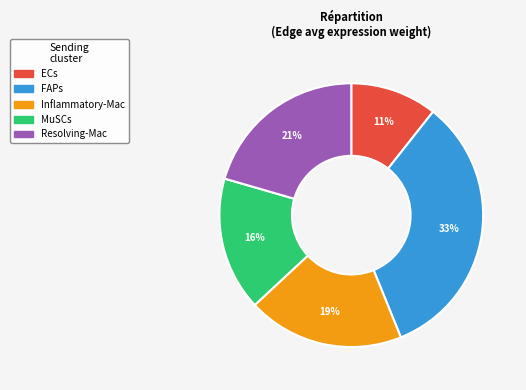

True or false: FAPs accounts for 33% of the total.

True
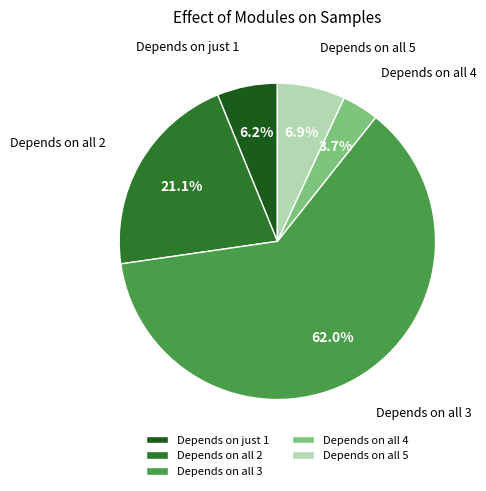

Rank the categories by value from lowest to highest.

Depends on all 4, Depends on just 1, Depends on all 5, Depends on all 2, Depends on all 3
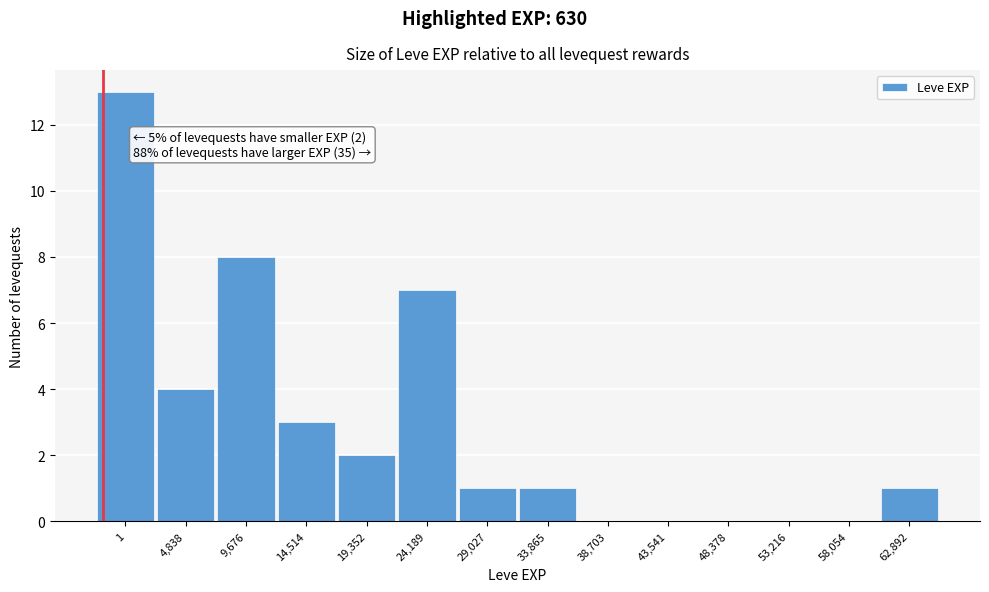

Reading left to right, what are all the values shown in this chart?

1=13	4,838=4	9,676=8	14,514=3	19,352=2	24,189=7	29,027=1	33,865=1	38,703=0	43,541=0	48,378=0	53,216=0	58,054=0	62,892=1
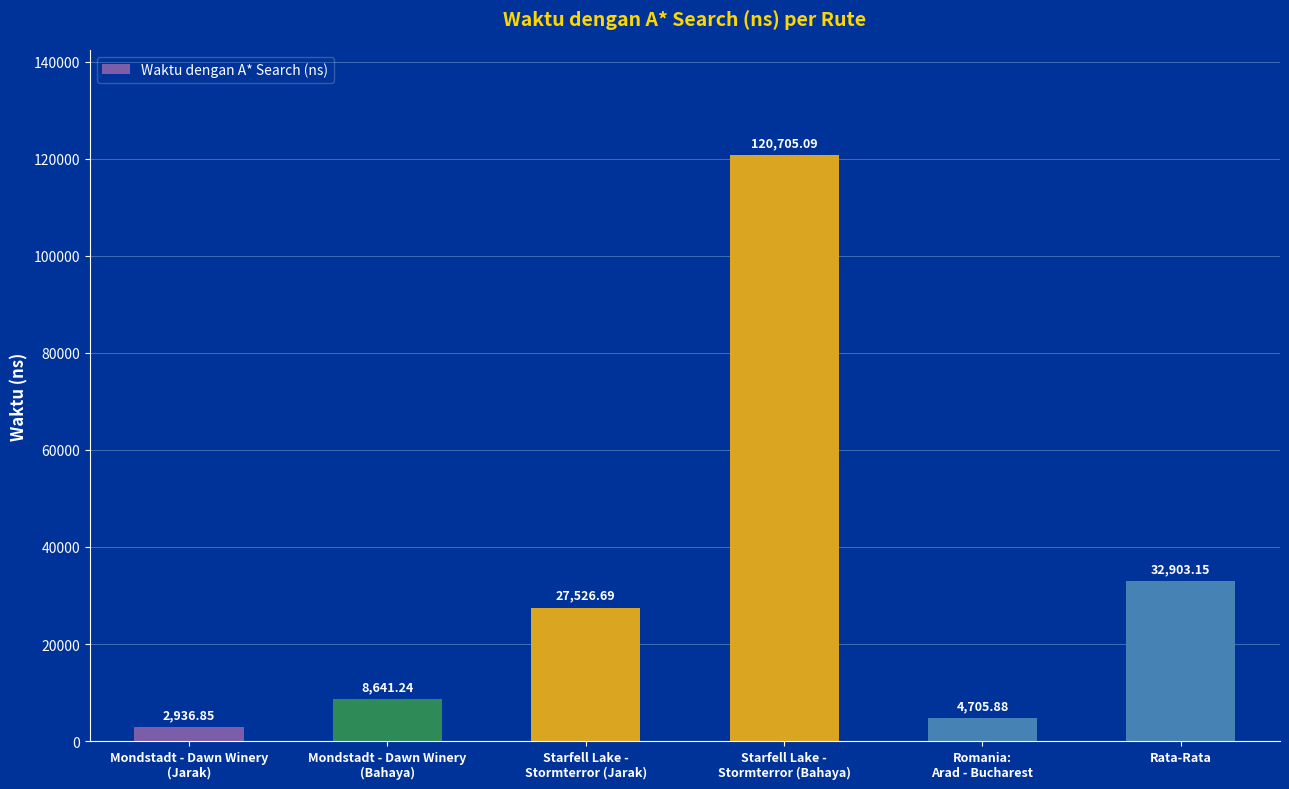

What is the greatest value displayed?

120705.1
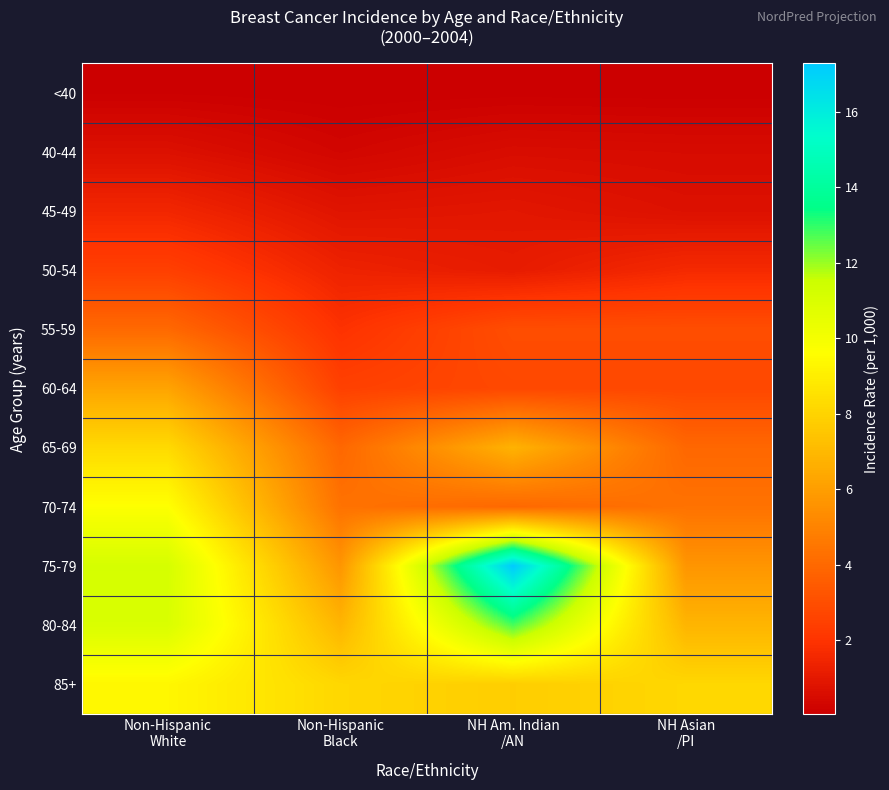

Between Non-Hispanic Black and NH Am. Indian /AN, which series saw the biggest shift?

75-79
——
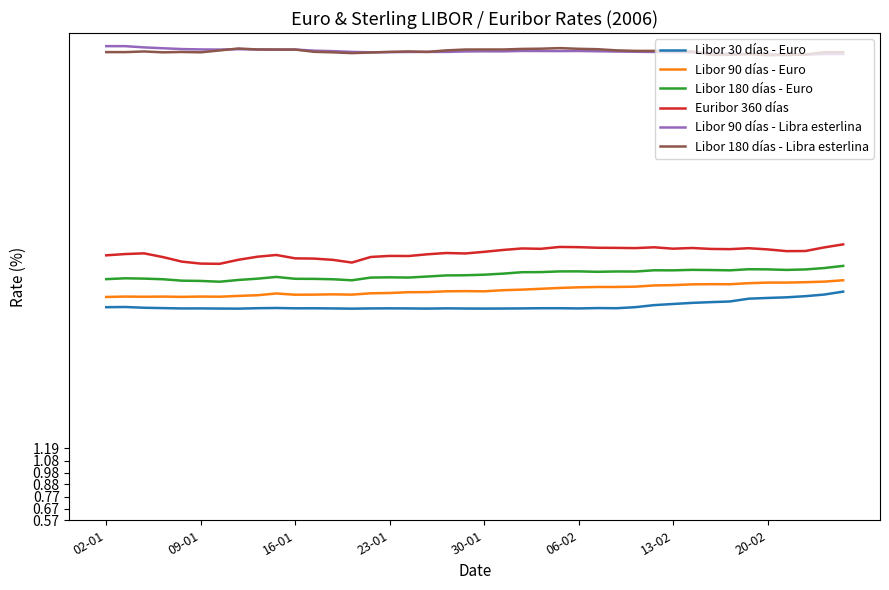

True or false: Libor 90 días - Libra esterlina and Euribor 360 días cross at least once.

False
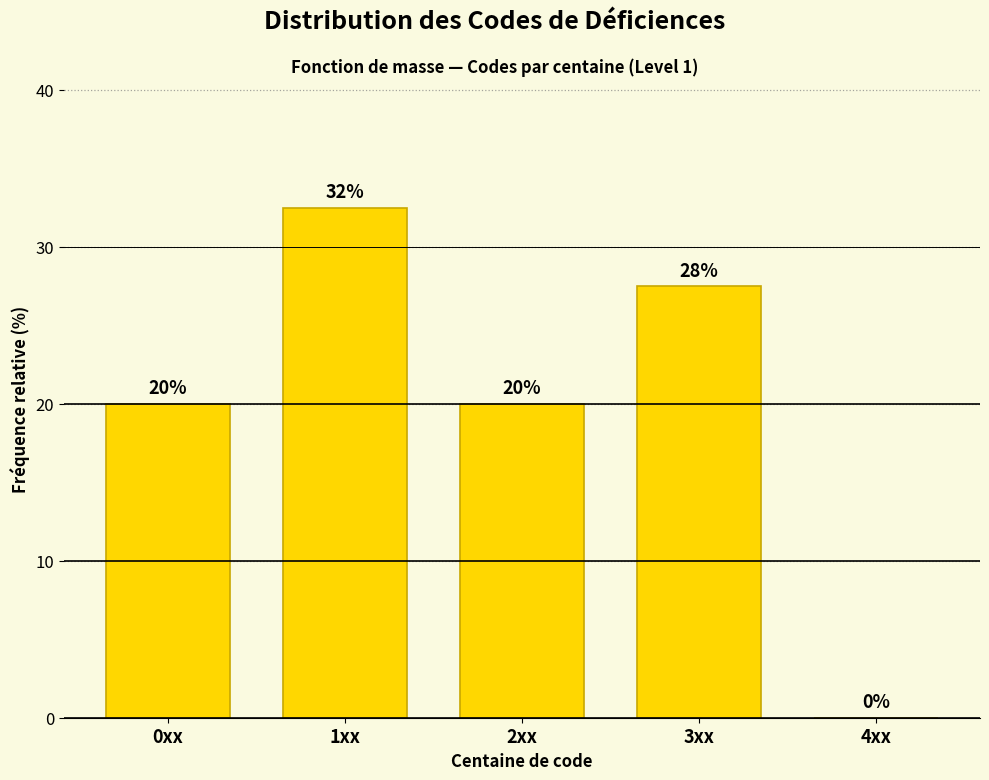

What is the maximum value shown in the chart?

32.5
——
WORK INSTRUCTION →
Rewrite the entries starting at the line containing "True or false: FAPs" and ending with the line containing "Between Non-Hispanic Black", changing "greatest" to "largest" and leaving everything else as it is. Omit the pictures.

THE ANSWER →
True or false: FAPs accounts for 33% of the total.

True

Rank the categories by value from lowest to highest.

Depends on all 4, Depends on just 1, Depends on all 5, Depends on all 2, Depends on all 3

Reading left to right, what are all the values shown in this chart?

1=13	4,838=4	9,676=8	14,514=3	19,352=2	24,189=7	29,027=1	33,865=1	38,703=0	43,541=0	48,378=0	53,216=0	58,054=0	62,892=1

What is the largest value displayed?

120705.1

Between Non-Hispanic Black and NH Am. Indian /AN, which series saw the biggest shift?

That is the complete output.